Bayanlar baylar ve sevgili çocuklar. Şimdi lütfen kemerlerinizi bağlayın. Çünkü 1960’lara doğru bir yolculuğa çıkacağız.
Eğer bir zamanlar ABD’nin en önemli havayolu şirketlerinden biri olan Trans World Havayolları (daha çok bilinen şekli ile TWA) hakkında bir şeyler hatırlayabilecek durumdaysanız, muhtemelen New York’taki John F. Kennedy Havaalanı’nın hemen yanındaki efsanevi beyaz TWA Uçuş Merkezi binasını da hatırlarsınız.
1962 yılında hizmete açıldığında çığır açan, martı kanadı şeklindeki, fütüristik terminal binası çelik ve cam tasarımıyla, şıklığı ve farklılığı ile Jet Çağı’nı yakalamıştı. Finlandiya asıllı Amerikan mimar Eero Saarinen tarafından tasarlanan yapı, bu günlerde bir dizi restorasyondan geçiriliyor. Hedef, 2019 ilkbaharında binanın TWA Havalimanı Oteli olarak yeniden hizmete girmesi.
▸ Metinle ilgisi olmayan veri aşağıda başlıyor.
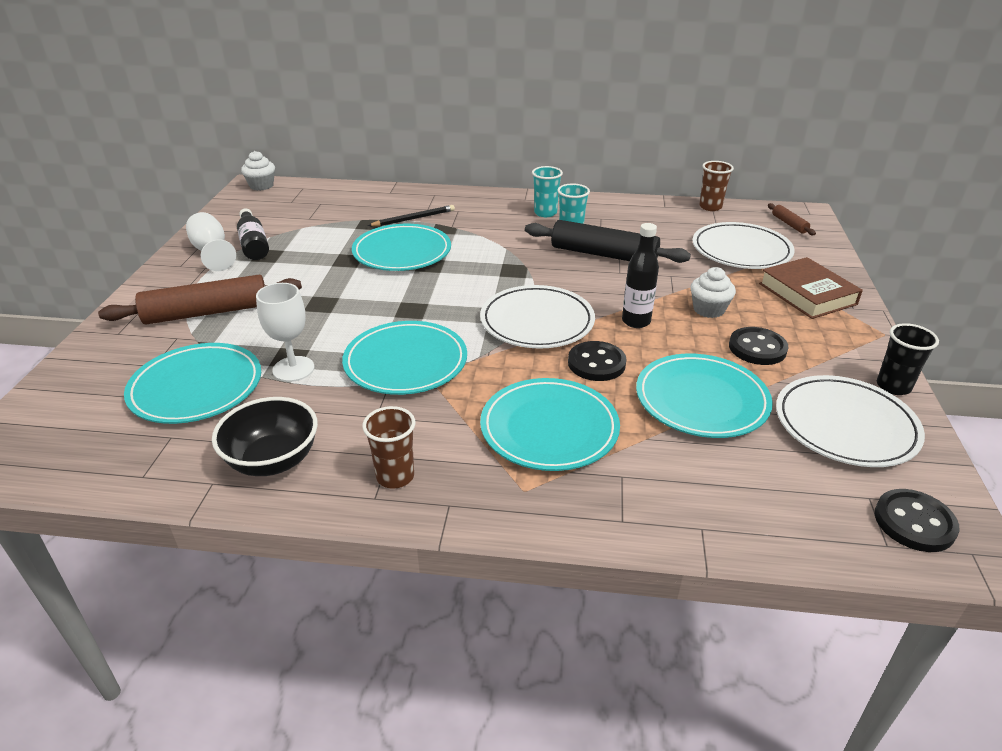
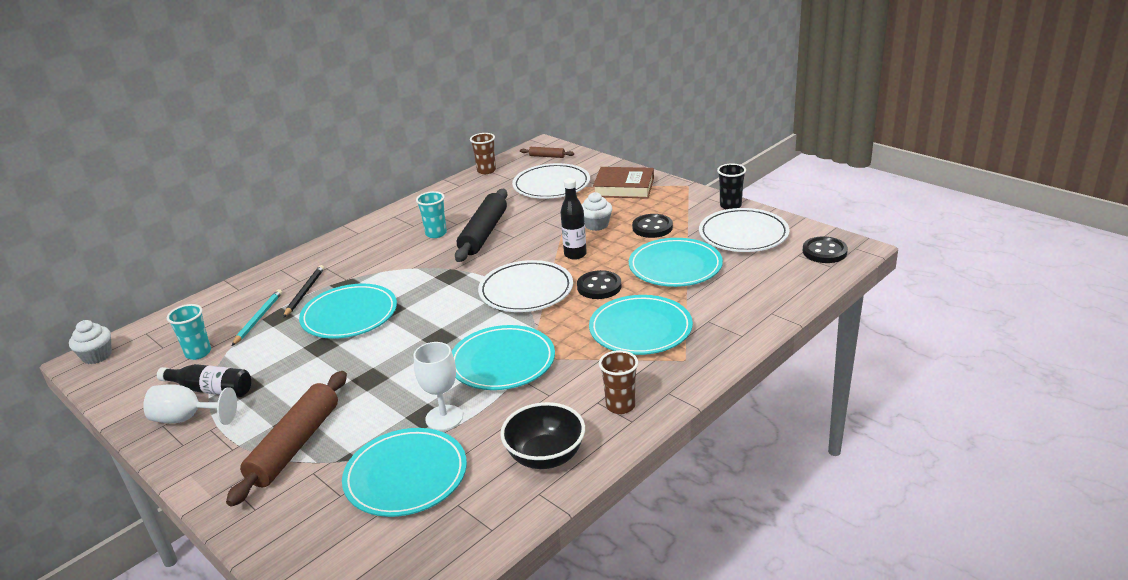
camera: 50 degrees left, 5 degrees down
(360, 218) = (258, 318): none -> turquoise pencil
(545, 213) = (393, 232): turquoise cup -> turquoise cup (198, 353)
(603, 254) = (484, 233): black rolling pin -> black rolling pin turned 45 degrees counterclockwise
1994’te New York’un simgelerinden biri seçilen; 2001 yılında kapanan havayolu ile birlikte kullanım dışı kalan bina için o günden bu yana yıkılacağı söylentileri bitmek bilmedi. 2005 yılında Ulusal Tarihi Yerler listesine alınan yapının, otele çevriliyor olması özellikle mimarlık meraklıları için oldukça iyi bir haber.
“Popüler” ve “havalimanına çok yakın” kavramları artık JFK Havalimanı için birbirinden bağımsız değil. Zira JFK’dan taksi kullanmadan gidilebilecek ilk otel olma özelliğini taşıyor. İki alçak binadan oluşan otelin, Knoll mobilyalarla döşeli ve eski Hollywood esintili iç mekanlara sahip 512 odası bulunuyor. Odaların pek çoğu dünyanın en önemli havalimanlarından biri olan JFK’nın pist manzarasını müşterilerine sunuyor. Ultra ince pencerelere sahip odalar, havacılık tutkunlarına uçakların jet motorlarının kükreyişlerini yakından duyma şansı verecek. Otel ayrıca 50.000 metrekarelik ve 1400 kişi kapasiteli konferans, etkinlik ve toplantı alanı ile sekiz restoran ve altı barı da müşterilerin kullanımına sunacak.
Projenin geliştiricisi ve yatırımcısı MCR AND MORSE CEO’su Tyler Morse, konukların otele adım attığı andan itibaren, kendilerini 1962’nin zengin kültürü, mimarisi, manzaraları, sesleri ve ambiyansının içinde bulacaklarını söylüyor. Konukların tüm tarihi deneyimi yaşayabilmeleri için en küçük ayrıntılara bile dikkat edilmiş.
Elbette otel tarihi atmosferi konuklarına yaşatmayı amaçlarken; bugünün nimetlerinden de misafirlerini mahrum bırakmayacak Öyle ki odalarda telefonlarınızı şarj edebileceğiniz bolca priz bulabilirsiniz. Ayrıca otelde sigara içilmesine de müsaade edilmeyecek.
Otel ile ilgili bir diğer önemli detay ise binanın çatısına yaklaşık 10 bin metrekarelik seyir bölümü ve yüzme havuzu da bulunduran bir eğlence alanı oluşturulacak olması. Otelde ayrıca fitness salonu, yoga odası ve terminal binası olarak kullanıldığı döneme de atıfta bulunan geniş kapsamlı bir müze bulunacak.
Gelecek seneye kadar beklemek istemeyenler, şuanda Manhattan’da bulunan One World Trade gökdeleninin 86. Katında yer alan TWA Lounge’ı ziyaret ederek fikir sahibi olabilirler.